I listened. Still nothing but quiet hum of some unseen system, the creaking of the hull under some unseen force.

I exhaled, instinctively pulling myself toward the walkway even though I’d be floating unless gravity could be restored. I crouched at the base of my stasis pod and wiped away the scuzz on the info plaque.

It read:

Daniel T. Luker

DOB 10-Nov-2038

United States of America

Colonist JA-01015

If the travel estimated travel time to Aura-c of one-hundred and twenty years was correct then I was 152 years old. Chronologically anyway. Biologically, I was the same thirty-two years old as when I’d left Earth. The
JA
stood for the
Juno Ark
—the name of the ship. The five digits made up my ID number. It was a little like a social security number I guessed—except this one I’d be using and the Social Security number I no longer would. This one-way trip started a long time ago. I wondered if they still had Social Security numbers back home. I was pretty sure they did. Government bureaucracies changed slowly.
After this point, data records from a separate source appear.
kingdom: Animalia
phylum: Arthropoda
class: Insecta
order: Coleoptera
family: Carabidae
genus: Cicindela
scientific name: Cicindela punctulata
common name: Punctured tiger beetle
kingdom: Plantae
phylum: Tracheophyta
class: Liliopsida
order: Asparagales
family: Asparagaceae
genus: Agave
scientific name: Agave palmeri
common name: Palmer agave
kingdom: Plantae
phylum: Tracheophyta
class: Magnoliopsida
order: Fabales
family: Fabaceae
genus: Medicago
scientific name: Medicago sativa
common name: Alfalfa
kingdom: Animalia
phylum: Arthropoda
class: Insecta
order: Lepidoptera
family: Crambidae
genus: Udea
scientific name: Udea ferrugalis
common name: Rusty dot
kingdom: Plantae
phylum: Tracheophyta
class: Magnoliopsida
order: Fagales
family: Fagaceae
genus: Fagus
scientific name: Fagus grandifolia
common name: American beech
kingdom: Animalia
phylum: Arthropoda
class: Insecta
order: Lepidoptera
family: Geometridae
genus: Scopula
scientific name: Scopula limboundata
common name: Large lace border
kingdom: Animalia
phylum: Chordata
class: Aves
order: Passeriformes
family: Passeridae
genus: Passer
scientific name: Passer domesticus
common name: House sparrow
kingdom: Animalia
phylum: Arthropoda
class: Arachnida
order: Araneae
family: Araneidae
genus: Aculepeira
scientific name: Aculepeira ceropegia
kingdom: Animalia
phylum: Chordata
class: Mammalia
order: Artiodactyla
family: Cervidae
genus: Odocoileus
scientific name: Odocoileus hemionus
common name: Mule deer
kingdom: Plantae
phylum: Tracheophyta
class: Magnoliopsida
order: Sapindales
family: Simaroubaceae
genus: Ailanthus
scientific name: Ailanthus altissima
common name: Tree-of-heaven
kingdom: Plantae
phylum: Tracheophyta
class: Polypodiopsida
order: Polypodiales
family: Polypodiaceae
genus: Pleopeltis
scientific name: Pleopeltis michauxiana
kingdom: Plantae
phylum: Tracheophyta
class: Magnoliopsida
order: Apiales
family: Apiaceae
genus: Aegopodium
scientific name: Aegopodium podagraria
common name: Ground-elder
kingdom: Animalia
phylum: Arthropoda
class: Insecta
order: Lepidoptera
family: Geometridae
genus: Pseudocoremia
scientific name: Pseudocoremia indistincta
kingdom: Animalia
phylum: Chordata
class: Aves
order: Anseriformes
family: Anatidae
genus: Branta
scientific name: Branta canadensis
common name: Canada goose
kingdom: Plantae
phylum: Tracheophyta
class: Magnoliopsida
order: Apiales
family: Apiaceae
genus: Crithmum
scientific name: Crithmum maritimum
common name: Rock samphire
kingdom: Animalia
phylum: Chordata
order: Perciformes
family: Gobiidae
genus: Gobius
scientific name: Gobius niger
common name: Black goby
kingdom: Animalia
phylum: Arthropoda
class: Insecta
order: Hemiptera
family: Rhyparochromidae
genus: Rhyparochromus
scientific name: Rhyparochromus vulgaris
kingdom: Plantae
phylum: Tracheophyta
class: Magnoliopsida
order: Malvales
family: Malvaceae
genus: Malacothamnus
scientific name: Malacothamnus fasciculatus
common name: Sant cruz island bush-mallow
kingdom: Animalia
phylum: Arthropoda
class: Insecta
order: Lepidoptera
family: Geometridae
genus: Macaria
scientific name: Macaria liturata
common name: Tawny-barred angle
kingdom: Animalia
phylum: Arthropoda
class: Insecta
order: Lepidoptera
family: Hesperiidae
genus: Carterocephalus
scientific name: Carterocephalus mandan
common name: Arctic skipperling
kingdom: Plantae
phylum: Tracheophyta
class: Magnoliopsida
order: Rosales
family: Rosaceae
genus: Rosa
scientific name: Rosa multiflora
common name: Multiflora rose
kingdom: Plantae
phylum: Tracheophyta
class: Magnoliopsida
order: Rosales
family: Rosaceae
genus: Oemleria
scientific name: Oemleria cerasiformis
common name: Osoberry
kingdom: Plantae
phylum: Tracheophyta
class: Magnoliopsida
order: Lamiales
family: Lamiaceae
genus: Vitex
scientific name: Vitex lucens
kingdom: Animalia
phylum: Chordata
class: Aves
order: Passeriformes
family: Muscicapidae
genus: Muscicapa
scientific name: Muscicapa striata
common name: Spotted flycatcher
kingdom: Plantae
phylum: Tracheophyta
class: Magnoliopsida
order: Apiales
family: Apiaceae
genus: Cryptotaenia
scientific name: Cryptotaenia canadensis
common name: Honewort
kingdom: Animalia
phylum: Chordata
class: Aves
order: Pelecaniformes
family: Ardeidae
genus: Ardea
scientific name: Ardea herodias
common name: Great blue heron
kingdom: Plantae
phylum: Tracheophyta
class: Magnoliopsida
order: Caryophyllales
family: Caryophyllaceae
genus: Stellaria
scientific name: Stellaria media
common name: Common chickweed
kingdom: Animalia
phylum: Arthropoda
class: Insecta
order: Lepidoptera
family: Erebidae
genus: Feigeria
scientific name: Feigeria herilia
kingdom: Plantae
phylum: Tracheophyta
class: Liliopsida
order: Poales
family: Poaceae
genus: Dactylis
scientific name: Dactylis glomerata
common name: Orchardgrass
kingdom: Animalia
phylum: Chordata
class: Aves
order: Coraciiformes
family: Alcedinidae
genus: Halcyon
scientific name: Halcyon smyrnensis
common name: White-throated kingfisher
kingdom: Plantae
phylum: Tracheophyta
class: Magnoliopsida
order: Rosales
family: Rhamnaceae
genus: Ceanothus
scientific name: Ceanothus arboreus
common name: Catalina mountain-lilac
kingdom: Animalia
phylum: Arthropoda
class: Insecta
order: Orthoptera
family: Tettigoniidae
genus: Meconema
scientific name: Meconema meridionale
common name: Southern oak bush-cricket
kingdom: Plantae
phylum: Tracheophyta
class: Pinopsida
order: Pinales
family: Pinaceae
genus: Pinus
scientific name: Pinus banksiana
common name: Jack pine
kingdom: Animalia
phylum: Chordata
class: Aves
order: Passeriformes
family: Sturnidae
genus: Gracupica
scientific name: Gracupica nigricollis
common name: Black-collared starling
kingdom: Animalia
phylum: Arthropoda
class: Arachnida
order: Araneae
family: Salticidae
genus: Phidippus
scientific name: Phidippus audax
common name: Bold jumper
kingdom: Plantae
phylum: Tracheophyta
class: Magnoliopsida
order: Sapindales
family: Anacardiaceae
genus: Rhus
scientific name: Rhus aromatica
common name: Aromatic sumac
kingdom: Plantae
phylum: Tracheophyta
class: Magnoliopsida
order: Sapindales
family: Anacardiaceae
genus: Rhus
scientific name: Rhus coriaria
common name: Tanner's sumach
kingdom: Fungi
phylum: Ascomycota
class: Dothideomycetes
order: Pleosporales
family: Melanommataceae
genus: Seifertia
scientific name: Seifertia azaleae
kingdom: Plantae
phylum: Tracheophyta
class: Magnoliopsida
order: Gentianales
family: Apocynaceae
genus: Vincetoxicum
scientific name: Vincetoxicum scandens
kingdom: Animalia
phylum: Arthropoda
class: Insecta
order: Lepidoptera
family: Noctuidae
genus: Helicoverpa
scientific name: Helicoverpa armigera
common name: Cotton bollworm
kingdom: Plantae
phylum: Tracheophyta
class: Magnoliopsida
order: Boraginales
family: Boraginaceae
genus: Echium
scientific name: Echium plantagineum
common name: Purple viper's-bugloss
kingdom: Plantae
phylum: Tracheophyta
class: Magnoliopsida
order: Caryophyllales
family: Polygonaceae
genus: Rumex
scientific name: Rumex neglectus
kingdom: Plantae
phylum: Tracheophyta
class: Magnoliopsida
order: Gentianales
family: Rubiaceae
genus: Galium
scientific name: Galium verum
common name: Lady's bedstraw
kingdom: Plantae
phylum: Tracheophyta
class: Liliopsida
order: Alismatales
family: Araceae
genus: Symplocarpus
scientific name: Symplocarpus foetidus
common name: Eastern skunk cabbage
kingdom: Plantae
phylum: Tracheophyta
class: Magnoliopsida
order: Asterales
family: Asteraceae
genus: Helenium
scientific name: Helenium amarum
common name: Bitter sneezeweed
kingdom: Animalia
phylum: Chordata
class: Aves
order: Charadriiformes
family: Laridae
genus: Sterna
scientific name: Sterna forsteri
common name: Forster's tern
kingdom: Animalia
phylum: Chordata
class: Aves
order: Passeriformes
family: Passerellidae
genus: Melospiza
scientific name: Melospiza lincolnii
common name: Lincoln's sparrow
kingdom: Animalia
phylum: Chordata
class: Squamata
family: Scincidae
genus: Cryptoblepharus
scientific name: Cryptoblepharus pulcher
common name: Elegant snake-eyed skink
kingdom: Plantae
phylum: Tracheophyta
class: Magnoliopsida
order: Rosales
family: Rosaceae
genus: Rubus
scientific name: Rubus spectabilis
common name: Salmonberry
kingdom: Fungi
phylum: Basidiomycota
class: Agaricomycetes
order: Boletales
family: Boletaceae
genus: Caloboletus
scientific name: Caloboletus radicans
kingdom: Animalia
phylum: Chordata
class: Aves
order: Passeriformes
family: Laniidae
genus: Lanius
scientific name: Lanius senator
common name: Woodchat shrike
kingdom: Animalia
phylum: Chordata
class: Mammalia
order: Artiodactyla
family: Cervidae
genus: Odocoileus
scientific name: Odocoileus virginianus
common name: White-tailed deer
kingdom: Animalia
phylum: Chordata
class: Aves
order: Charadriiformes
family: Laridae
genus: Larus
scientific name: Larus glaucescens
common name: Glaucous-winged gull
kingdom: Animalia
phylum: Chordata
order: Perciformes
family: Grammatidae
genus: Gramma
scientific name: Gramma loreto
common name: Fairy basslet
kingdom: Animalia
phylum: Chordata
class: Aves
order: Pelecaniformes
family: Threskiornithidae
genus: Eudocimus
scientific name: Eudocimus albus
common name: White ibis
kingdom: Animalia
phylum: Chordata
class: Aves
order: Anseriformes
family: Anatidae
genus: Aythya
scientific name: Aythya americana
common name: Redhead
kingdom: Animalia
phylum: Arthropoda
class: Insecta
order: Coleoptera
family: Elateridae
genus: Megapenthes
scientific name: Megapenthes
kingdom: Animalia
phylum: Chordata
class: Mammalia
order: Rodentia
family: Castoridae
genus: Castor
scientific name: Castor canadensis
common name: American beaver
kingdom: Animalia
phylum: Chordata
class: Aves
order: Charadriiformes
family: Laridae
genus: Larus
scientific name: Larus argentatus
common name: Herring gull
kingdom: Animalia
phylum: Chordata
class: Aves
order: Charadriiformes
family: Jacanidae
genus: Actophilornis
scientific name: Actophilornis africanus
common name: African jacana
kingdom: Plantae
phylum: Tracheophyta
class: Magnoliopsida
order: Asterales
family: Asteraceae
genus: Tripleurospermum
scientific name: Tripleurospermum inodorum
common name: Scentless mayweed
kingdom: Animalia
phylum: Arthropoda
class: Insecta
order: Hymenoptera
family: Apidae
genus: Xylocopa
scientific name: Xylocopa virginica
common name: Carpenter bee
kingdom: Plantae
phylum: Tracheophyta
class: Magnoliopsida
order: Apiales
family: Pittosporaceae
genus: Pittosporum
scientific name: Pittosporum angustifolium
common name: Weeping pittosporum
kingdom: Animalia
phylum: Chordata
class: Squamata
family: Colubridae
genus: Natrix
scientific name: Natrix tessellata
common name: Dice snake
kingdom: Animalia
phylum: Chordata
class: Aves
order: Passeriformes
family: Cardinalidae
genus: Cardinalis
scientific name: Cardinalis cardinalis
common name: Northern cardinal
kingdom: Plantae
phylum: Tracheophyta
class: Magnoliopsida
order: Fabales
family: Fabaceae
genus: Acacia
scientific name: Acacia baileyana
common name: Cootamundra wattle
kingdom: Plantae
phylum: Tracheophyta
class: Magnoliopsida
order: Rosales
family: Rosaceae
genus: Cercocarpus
Above the plaque was my pod’s status light showing a healthy, solid green. I looked along the row of pods left then right. Only two other lights showed any sign of life—the ones directly to the left and right of me. The left-hand pod was a solid red, the right one a flashing red like the blinker light on an old-style human-driven car. I hauled myself over to the right-hand pod, maintaining a handhold at all times so I didn’t float off. I couldn’t see past the grimy canopy so I wiped the info plaque, reminding myself which side she was in. It was this one, not the left-hand pod.

Katherine M. Alves

DOB 14-Mar-2043

United States of America

Colonist JA-01016

I’d known Kate for three years prior to stasis. The Juno Training Facility, Johnson Space Center, Houston in March 2067 was where I’d met the pretty, petite mid-twenties primary school teacher. Her tan skin, dark hair and beautiful warm smile made her easy on the eye. Since then we’d been good friends and nothing more, although a latent spark never seemed far away. But Juliet still dwelt in my heart, my loyalty to her blocking any romantic inklings I may have had.  I thought back to the last time I’d seen Kate—March 2070, thirty days after leaving Earth orbit. As she’d stood beside her pod, she’d looked small compared to the bulk of the one-size-fits-all capsule. I’d smiled, feeling at home in her eyes. She returned a nervous grin and exhaled.

“You’ll be
fine
,” I’d reassured.

“I’m scared, Dan,” she’d replied. “I’ve got all these butterflies in my tummy.”

I went over, placed a hand on her shoulder. As we made our farewells, we’d held each other, Kate resting her head on my chest for comfort. This good, kind woman, with noble aims and a love for teaching and children was traveling across the stars to make the new world a better place than the old.

“Just lay back and relax. Think of something nice and breathe deeply. It’ll be just like the appendix operation you told me about. One minute you’ll be awake. The next thing we’ll know will be waking up at Aura. You’ll sit up, turn your head and I’ll be there smiling back telling you good morning.”

The noise snapped me back to the present. Sounds of a struggle coming from Kate’s pod—first a
thump
on the canopy, followed by a series of intermittent, dull
thuds.
I rubbed and scraped at the years of dirt on the plexiglass. What it revealed shocked me.